I needn't have worried. Craig took what he liked and left the rest, and he had a much needed moderating effect on The Actor. They became, for a short while, a rarity: The sane circuit couple, pretty men, devoted, head over heels (and vice versa) for each other, buying into the party scene but sensible enough not to go for the second mortgage with points for the Black Party.
They adopted a golden retriever. They shopped together in the Michael Graves section at Target. They had (by The Actor's reports -- Craig was characteristically circumspect on this matter) fantastic sex. The Actor's mother adored Craig and even more importantly, so did his chosen family. The Giant Queen pronounced them a "smart fit."
I meddled a little, yes, but only benignly, warning The Actor over brunch not to fuck it up with this darling boy, cautioning Craig on what became our Thursday night Will & Grace tradition not to take any of The Actor's smelly, posturing macho guy guff.

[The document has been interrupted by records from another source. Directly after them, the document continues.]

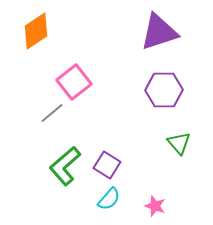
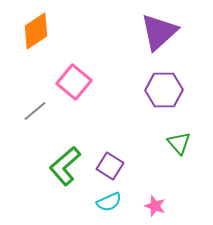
purple triangle: rotated 24 degrees counterclockwise
pink square: rotated 12 degrees counterclockwise
gray line: moved 17 px left, 2 px up
purple square: moved 3 px right, 1 px down
cyan semicircle: moved 3 px down; rotated 25 degrees clockwise
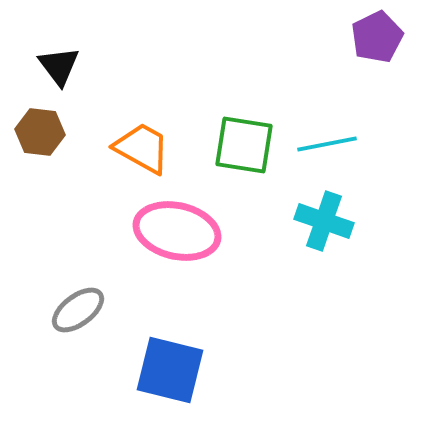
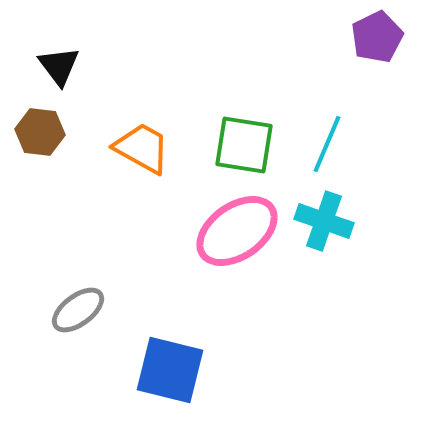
cyan line: rotated 56 degrees counterclockwise
pink ellipse: moved 60 px right; rotated 48 degrees counterclockwise
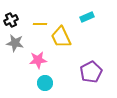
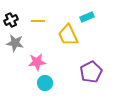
yellow line: moved 2 px left, 3 px up
yellow trapezoid: moved 7 px right, 2 px up
pink star: moved 1 px left, 2 px down
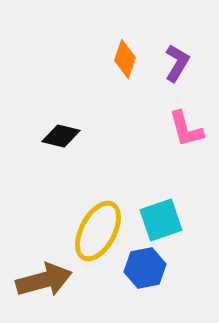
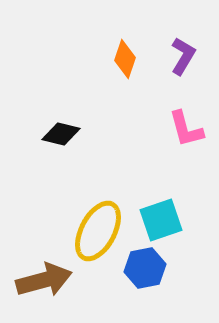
purple L-shape: moved 6 px right, 7 px up
black diamond: moved 2 px up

I was pleased to be constantly reassured by The Actor that he had found "the one," and by Craig that they were happy together, carelessly discarded socks, insipid puns and all.
Three weeks ago, two months to the day after the party where I'd given the boy a Donald Duck cookie jar to mark his 22nd birthday, Craig moved out, The Actor moved on, and the rest of us were left to muddle out who, in this to-all-appearances amicable and no-fault divorce, gets custody of the friends.
There is a vague tension floating over our little family right now, unknowable but palpably real. There is a story here, and no one is ready to tell it. But it involves, I think, the wounding of hope, and only time will tell if it has been given a glancing blow or a mortal injury.